Scan the entries below line by line and state how many lines contain the string "Center", giving only the number.

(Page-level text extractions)
———
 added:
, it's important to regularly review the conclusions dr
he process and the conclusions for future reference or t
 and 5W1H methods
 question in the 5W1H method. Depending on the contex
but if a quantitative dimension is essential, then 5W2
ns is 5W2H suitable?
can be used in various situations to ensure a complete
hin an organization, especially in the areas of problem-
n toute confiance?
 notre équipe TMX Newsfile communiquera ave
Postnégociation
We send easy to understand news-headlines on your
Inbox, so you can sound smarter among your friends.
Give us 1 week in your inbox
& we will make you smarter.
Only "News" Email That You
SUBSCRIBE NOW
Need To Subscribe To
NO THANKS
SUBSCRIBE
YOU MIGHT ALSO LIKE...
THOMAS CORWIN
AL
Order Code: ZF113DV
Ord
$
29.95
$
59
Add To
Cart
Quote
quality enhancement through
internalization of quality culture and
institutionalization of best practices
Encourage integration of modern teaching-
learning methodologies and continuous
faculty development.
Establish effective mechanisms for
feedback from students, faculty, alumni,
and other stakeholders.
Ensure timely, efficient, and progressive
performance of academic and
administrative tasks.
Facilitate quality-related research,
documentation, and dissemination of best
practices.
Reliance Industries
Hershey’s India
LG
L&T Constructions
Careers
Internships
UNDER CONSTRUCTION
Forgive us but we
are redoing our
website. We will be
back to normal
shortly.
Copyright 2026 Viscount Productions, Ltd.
———
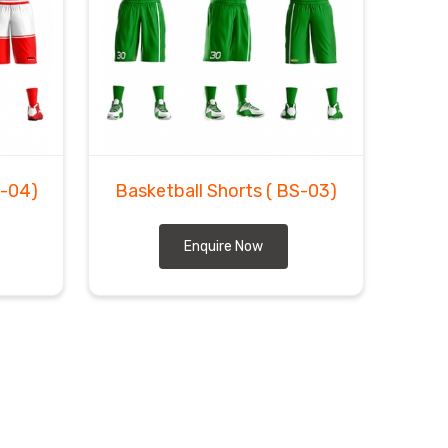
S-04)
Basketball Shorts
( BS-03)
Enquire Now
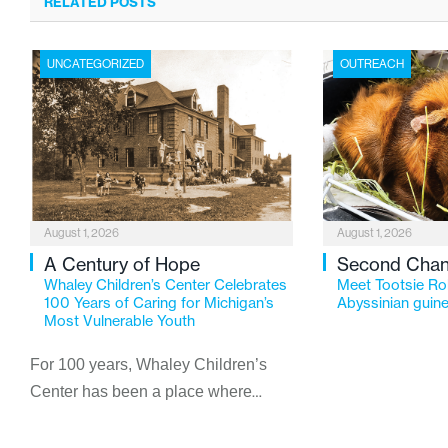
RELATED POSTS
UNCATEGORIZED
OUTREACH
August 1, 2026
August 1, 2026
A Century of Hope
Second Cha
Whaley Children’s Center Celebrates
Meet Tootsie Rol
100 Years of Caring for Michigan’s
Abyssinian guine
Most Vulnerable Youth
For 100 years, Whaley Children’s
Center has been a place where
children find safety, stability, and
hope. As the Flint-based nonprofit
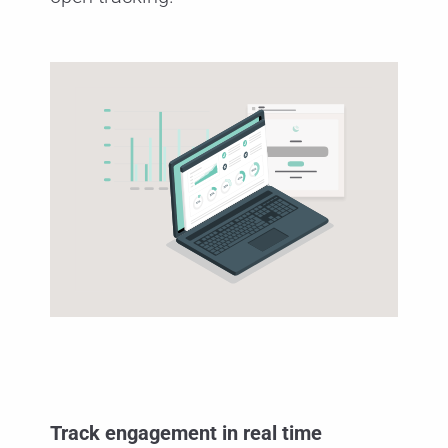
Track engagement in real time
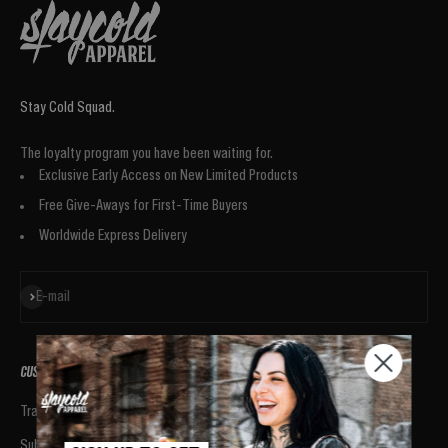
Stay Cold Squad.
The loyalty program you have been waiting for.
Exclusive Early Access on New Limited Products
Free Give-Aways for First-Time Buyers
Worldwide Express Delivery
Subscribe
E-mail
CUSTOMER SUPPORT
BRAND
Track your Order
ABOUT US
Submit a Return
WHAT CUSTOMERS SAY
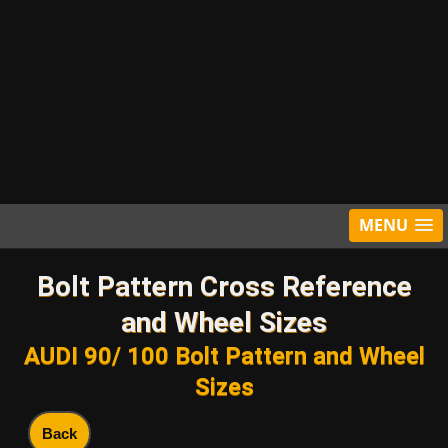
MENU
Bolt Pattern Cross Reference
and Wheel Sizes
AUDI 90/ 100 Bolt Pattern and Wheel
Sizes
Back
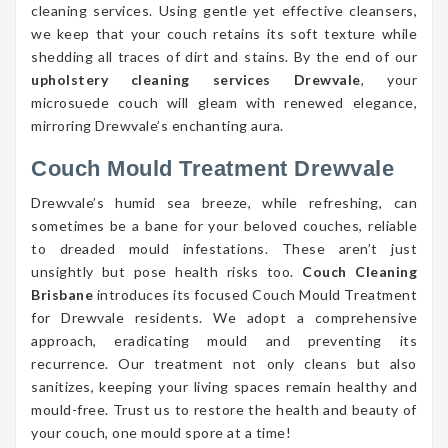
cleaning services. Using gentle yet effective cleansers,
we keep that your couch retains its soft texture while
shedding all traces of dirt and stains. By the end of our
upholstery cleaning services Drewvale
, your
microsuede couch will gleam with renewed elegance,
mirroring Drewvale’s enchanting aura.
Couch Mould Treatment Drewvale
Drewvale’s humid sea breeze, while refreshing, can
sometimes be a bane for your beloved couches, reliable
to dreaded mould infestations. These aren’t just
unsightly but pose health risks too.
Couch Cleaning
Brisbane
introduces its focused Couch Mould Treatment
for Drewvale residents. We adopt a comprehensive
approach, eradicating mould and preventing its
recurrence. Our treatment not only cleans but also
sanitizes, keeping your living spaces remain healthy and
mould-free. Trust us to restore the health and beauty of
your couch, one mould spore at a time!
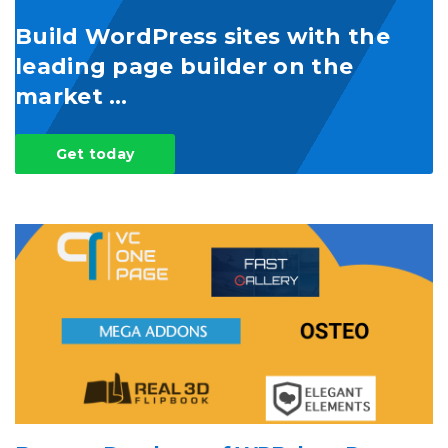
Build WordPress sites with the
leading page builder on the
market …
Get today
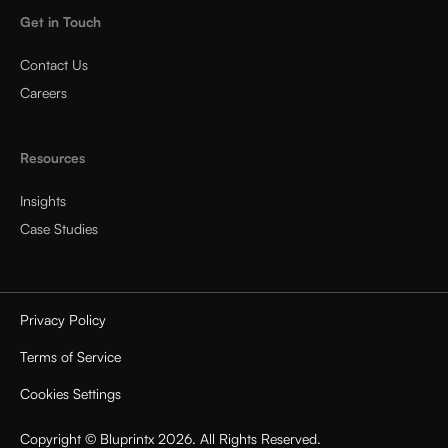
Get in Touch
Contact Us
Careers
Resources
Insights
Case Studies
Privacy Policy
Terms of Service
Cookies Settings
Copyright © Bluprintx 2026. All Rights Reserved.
———
**EXPECTED OUTPUT**
2